Given a Boolean expression in 3-CNF, can it be satisfied?

62
Q

Reduce 3-SAT to the Independent Set Problem in polynomial time.

A

Proof:
Let φ be a Boolean expression in 3-CNF with n variables and m clauses.

Construct G and k as follows:

  • G contains 3 vertices for each clause of φ (one for each literal).
  • Connect the three literals in each clause to a triangle.
  • Connect each literal with all its negations.
  • Set k=m.

φ is satisfiable if and only if G has an independent set of size at least k

63
Q

Prove Correctness:

φ is satisfiable if and only if G has an independent set of size at least k

Recall: k is set = m, the number of clauses in φ

A

Proof:
Let S be an independent set of size k=m.
- S contains exactly one vertex per triangle (at most one because S is independent, and at least one because |S| = k)
- Moreover, the edges between complementary literals inforce that S contains at most one literal, i.e. x or ¬x, from any variable.

64
Q

2 Ways to picture a 3-SAT instance

A
  1. You have to make an independent 0/1 decision for each of the n variables, and you succeed if you manage to achieve one of three ways of satisfying each clause.
  2. You have to choose one term from each clause, and then find a truth assignment that causes all these terms to evaluate to 1, thereby satisfying all clauses. You succeed if you can select a term from each clause in such a way that no two selected terms “conflict”.

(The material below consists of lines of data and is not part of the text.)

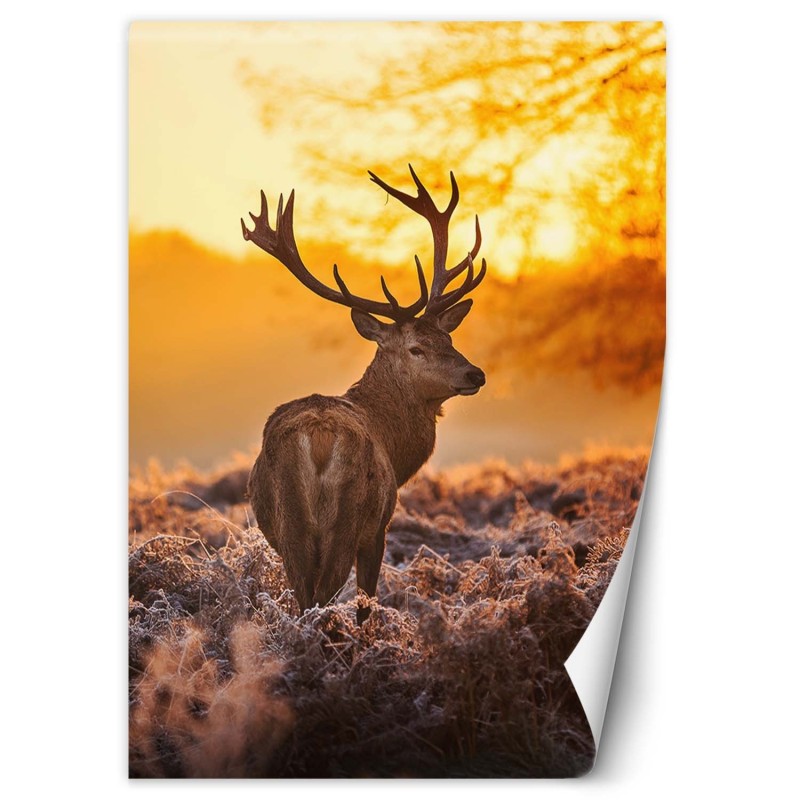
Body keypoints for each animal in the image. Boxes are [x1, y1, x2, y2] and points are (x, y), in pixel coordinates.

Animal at [241, 165, 487, 623]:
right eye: (416, 348)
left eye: (448, 337)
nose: (475, 373)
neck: (395, 444)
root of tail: (318, 437)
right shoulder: (380, 528)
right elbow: (366, 602)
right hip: (349, 517)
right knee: (324, 595)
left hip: (289, 525)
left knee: (304, 596)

We say that two terms conflict if one is equal to a varialbe xᵢ, and the other is equal to its negation ¬xᵢ.

65
Q

Hamiltonian Cycle

A

Given a directed graph G = (V, E), we say that a cycle C in G is a Hamiltonian cycle if it visits each vertex exactly once.

I.e. it constitutes a “tour” of all the vertices, with no repetitions.

66
Q

Hamiltonian Path

A

Given a directed graph G = (V, E), we say that a path P in G is a Hamiltonian path if it contains each vertex exactly once.

(The path is allowed to start at any node and end at any node).

67
Q

6 Genres of NP-complete problems

A
  • Packing
  • Covering
  • Partitioning
  • Sequencing
  • Numerical
  • Constraint Satisfaction
68
Q

6 Genres of NP-complete problems

Packing problems

A

You’re given a collection of objects. You want to choose at least k of them.

Making your life difficult is a set of conflicts among the objects, preventing you from choosing certain groups simultaneously.

E.g.
- Independent Set. Given a graph G and a number k, does G contain an independent set of size at least k?
- Set Packing. Given a set U of n elements, a collection S₁, ..., Sₘ of subsets of U and a number k, does there exist a collection of at least k of these sets with the property that no two of them intersect?

69
Q

6 Genres of NP-complete problems

Covering problems

A

Covering problems form a natural contrast to packing problems.

You’re given a collection of objects, and you want to choose a subset that collectively achieves a certain goal. The challenge is to achieve this goal while only choosing k of the objects.

E.g.
- Vertex Cover. Given a graph G and a number k, does G contain a vertex cover of size at most k?
- Set Cover. Given a set U of n elements, a collection S₁, ..., Sₘ of subsets of U, and a number k, does there exist a collection of at most k sets whose union is equal to all of U?

70
Q

6 Genres of NP-complete problems

Partitioning problems

A

Involve a search over all ways to divide up a collection of objects into subsets so that each object appears in exactly one of the subsets.

  • 3-Dimensional Matching. Given disjoint sets X, Y, and Z, each of size n and given a set T ⊆ X ⤬ Y ⤬ Z of ordered triples, does there exist a set of n triples in T so that each element of X ⋃ Y ⋃ Z is contained in exactly one of these triples.
  • Graph Coloring. Given a graph G and a bound k. Does G have a k-colouring?
71
Q

6 Genres of NP-complete problems

Sequencing Problems

A

Involves searching over the set of all permutations of a collection of objects.

E.g.
- Hamiltonian Cycle.
- Hamiltonian Path.
- Travelling Salesman. Given a set of distances on n cities and a bound D, is there a tour of length at most D?